A Swiss person who invested in the British leading index FTSE 100 in mid-2000 subsequently experienced a proud 22 years of sideways movement. So today he still has as many British pounds as he used back then.
In the meantime, there were still dividend payments in the range of 3%. But the problem is this: on June 30, 2000, the British pound was still worth 2.47 Swiss francs. Parity is within sight today. This is not how long-term investing is fun.
But wait, there’s another trick here: we chose the end of the phenomenal stock market boom of the late 1990s as the starting point. And today, many market watchers believe we are near the bottom of a stock market downturn.
Should the FTSE 100 turn higher at the same time as the pound recovers, investing now could yield brilliant returns. And not with any windy newcomers, but above all with long-established and proven heavyweights like Shell (NYSE:Shell), AstraZeneca (NYSE:AstraZeneca), Unilever (NYSE:UNILE), and HSBC (NYSE:HSBC).

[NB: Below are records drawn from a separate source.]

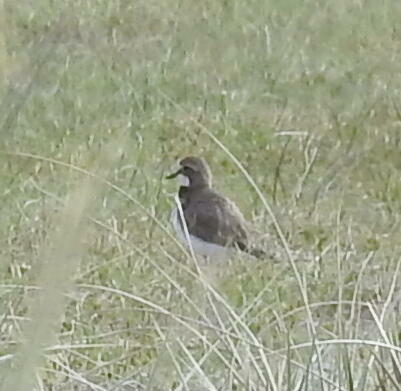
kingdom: Animalia
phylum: Chordata
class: Aves
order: Charadriiformes
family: Charadriidae
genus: Anarhynchus
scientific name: Anarhynchus
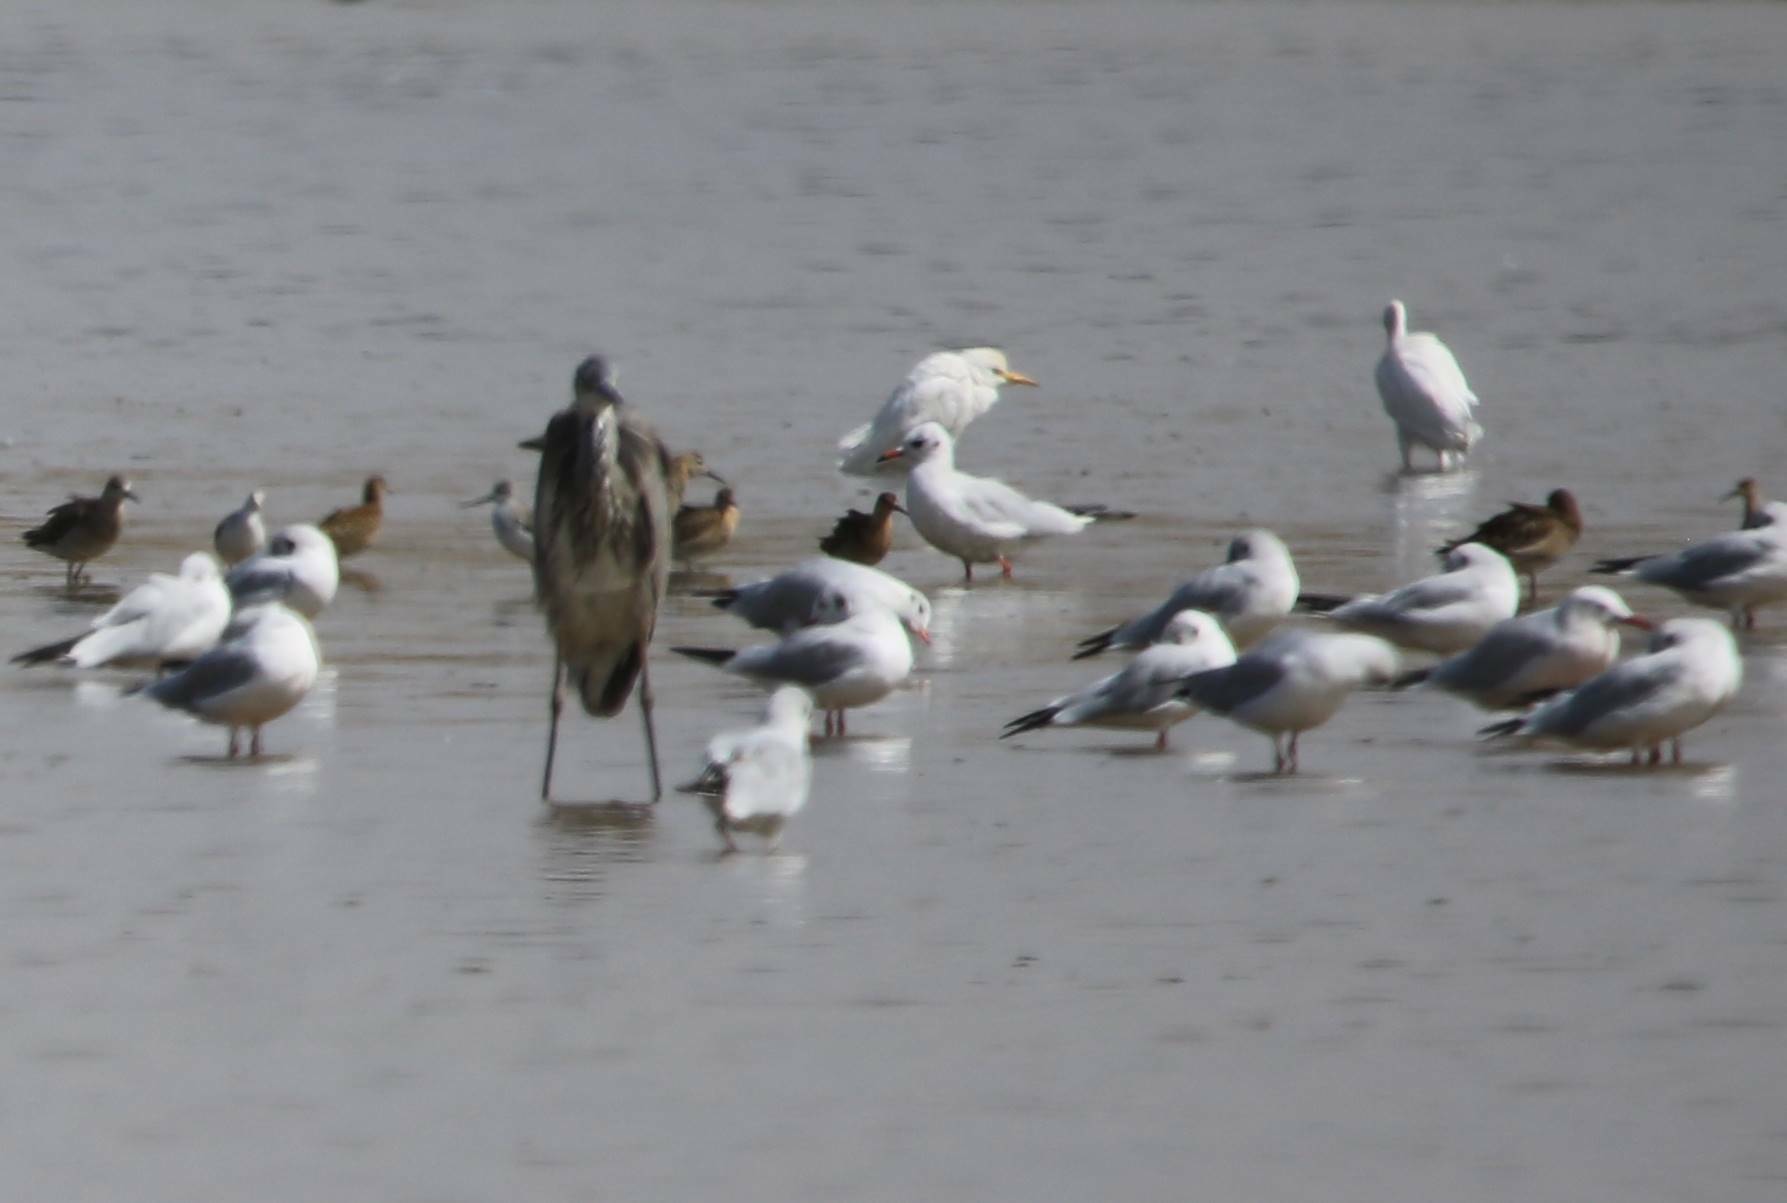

But before deciding to buy, let’s be sure that chaotic British politics will not capsize the shaky ship. So what’s going on on the island?
The UK after Brexit
One could almost be a little gloating about the post-Brexit turmoil Britain is experiencing. They wanted to break free from the shackles of mainland Europe to take their destiny into their own hands and rise to the international beacon as Global Britain.
Pandemic and recession drastically slow down the ambitions. It was almost foreseeable that there would initially be major frictional losses. It would therefore be too early to make a judgment on this now.
It’s quite possible that after all this chaos, the elements will rearrange themselves and be better. For this, however, the new king and his new prime minister must do a good job. The British analyst Owain Bennallack recently described the situation perfectly. Liz Truss faces a long to-do list of urgent and complex challenges:
The Russian War in Ukraine
- The unresolved question of Northern Ireland and Scotland’s struggle for independence
- The supply crisis and skyrocketing cost of living
- The faltering healthcare system
- The fight against rising sea levels and the increasing number of natural disasters
- In addition, there is the processing of scandals in British politics and the improvement of battered relations with its neighboring countries.
That’s actually more than one person can afford. In addition to the Russian aggression, she initially focused primarily on containing the energy crisis for citizens and companies in order to avert a wave of bankruptcies. After the pandemic has already required many billions in new debt to be taken on, this adds another huge amount.
When it comes to the foreign trade deficit, the UK is now at almost minus 8% of gross domestic product (GDP). The debt level was last measured at 96% of GDP, but is likely to exceed 100% in these months. This is the highest level since the 1960s and requires countermeasures to be taken soon, for example through higher taxes or cuts in spending.
The third – and most dangerous – lever is currency devaluation. The UK has the highest inflation rate of any major developed country but is lagging behind in productivity given volatile market conditions.
The central bank is taking countermeasures with rising interest rates, but at the same time expects a recession. Rising interest rates and falling GDP make debt servicing doubly difficult.
Are the UK and the FTSE 100 on the brink?
The situation may seem more dramatic than it actually is. For example, rising interest rates only have a significant impact on debt service after several years, since the maturity profile of the outstanding government bonds is spread over decades.
However, the government should not play with fire and restore confidence in the British economy and sterling. The English, who once loved to travel, will soon be unable to buy anything else abroad.
And an investment in FTSE 100 stocks is probably only worthwhile if the currency stabilizes. Although it is fair to say that many of the index heavyweights are so internationally positioned that they can shrug off specific British problems. They may even benefit somewhat from the reduced personnel costs at headquarters.